Anyway, I was able to find the synopsis of the story at Shelfari.
Here it is:

Rufus Harms is rotting in a Virginia military prison. As readers learn in the terse opening of The Simple Truth, he was convicted 25 years ago of the brutal killing of a young girl. Readers also learn that Rufus did not commit the crime; out of a haze of memories and with fragments of evidence, he has reconstructed the truth about the horrid event that ruined his life. He knows his discovery could cost him his life, so he breaks from prison after sending an appeal to the Supreme Court that details a massive conspiracy tied into the foundations of Washington.

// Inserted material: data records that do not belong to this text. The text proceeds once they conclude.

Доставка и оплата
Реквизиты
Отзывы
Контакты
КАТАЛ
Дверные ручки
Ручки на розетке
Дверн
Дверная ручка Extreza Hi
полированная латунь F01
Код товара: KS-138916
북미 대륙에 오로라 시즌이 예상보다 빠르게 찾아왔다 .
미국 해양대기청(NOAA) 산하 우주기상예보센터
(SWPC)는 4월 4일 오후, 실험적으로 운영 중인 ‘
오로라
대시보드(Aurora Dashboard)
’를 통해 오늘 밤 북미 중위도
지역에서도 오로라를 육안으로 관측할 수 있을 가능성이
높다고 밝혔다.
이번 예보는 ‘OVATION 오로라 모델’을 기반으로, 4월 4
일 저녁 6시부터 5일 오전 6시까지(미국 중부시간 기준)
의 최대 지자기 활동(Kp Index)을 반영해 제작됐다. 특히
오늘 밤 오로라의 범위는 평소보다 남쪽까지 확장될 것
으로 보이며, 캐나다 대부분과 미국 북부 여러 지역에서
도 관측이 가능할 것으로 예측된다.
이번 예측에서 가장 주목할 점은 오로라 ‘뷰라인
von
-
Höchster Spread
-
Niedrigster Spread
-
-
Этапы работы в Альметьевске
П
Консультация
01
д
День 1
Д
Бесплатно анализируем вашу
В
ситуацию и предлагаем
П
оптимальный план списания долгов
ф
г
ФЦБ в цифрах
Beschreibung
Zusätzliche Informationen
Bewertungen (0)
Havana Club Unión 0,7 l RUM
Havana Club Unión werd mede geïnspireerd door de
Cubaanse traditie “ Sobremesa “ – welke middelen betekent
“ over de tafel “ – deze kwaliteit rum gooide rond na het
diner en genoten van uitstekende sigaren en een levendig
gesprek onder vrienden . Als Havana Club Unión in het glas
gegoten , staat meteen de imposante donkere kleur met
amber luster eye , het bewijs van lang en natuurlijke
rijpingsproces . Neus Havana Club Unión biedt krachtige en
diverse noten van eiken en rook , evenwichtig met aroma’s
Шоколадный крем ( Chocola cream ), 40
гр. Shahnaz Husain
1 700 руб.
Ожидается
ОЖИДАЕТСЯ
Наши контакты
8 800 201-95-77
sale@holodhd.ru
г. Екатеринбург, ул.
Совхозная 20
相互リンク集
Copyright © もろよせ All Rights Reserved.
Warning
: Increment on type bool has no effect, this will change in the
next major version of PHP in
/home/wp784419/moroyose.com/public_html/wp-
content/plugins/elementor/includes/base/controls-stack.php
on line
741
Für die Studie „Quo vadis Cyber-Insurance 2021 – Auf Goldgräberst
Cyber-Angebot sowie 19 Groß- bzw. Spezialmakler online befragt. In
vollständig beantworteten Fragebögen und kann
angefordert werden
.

The complex drama of Rufus Harms is only one of the interwoven threads in this massive, violent legal thriller that also draws from the vocabulary of hard-boiled crime fiction. Baldacci offers glimpses into the arcane politics of the high court, where Justice Elizabeth Knight wages war with the manipulative Chief Justice Harold Ramsay. And while Harms struggles to keep out of harm's way and the justices duke it out, Supreme Court law clerk Sara Evans toils with ex-cop John Fiske to discover the import of Harms's appeal (and, simultaneously, to uncover the murderer of Mike Fiske, John's law clerk-brother and the original holder of the appeal). Their interest in the document apparently draws the attention of the same deadly conspirators who manipulated Harms over two decades earlier. While the armed mayhem sometimes rises to the point of excess, Baldacci's novel continues to offer new surprises until the final pages. --Patrick O'Kelley

1 comment:

nyl said...

pareho tayo, haus lang din ako nung holy week..and its ironic that instead of fasting, kain tulog ako!ngeh!but in fairness nag reflect naman ako.

just don't lose the habit in reading, that's your sure way to knowledge.